**Work task:**
What should be copied is the stretch of entries below from the line with "попрактиковать в сакральных Местах Силы и" up to and including the line with "TRABAJA CON", exactly and without images.

* * *

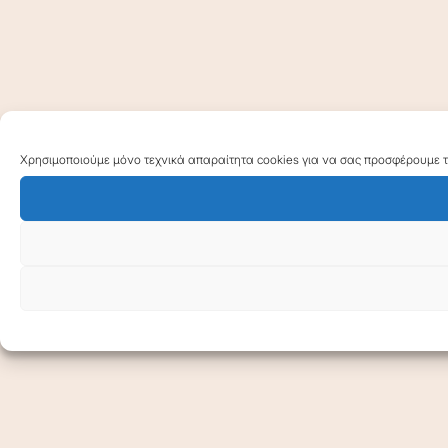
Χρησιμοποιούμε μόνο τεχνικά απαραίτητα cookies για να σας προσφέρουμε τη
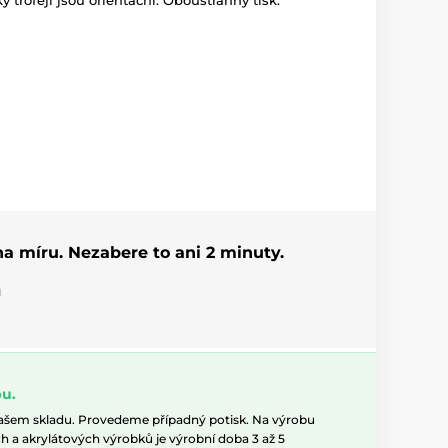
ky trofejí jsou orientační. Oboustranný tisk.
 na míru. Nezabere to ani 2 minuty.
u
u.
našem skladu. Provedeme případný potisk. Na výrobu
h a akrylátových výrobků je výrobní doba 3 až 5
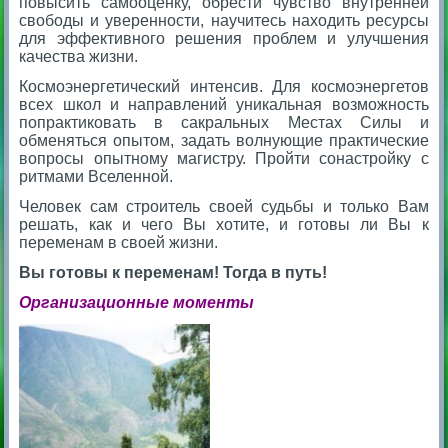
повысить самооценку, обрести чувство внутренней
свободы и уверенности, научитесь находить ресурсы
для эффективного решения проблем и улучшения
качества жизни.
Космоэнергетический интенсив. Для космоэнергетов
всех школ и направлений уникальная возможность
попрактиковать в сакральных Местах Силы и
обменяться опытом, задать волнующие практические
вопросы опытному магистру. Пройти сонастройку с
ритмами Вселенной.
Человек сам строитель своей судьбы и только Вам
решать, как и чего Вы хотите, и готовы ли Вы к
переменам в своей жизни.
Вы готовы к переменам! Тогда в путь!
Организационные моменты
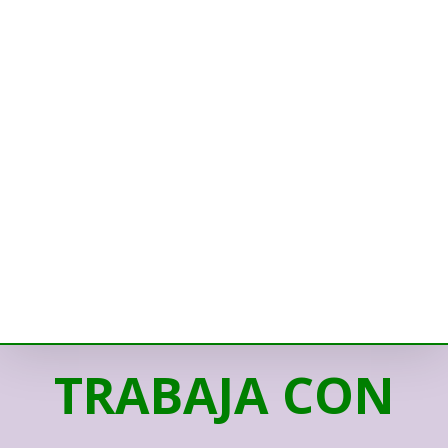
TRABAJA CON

* * *

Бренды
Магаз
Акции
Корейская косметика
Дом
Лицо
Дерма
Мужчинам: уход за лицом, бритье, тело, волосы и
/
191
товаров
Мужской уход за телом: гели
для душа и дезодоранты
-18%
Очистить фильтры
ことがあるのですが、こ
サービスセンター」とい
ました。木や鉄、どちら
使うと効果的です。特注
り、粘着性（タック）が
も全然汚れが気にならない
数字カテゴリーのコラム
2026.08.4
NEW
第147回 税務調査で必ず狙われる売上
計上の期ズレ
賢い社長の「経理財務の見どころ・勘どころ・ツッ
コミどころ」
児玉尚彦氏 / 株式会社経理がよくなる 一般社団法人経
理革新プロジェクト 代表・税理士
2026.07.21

* * *

**Result for this exercise:**
попрактиковать в сакральных Местах Силы и
обменяться опытом, задать волнующие практические
вопросы опытному магистру. Пройти сонастройку с
ритмами Вселенной.
Человек сам строитель своей судьбы и только Вам
решать, как и чего Вы хотите, и готовы ли Вы к
переменам в своей жизни.
Вы готовы к переменам! Тогда в путь!
Организационные моменты
TRABAJA CON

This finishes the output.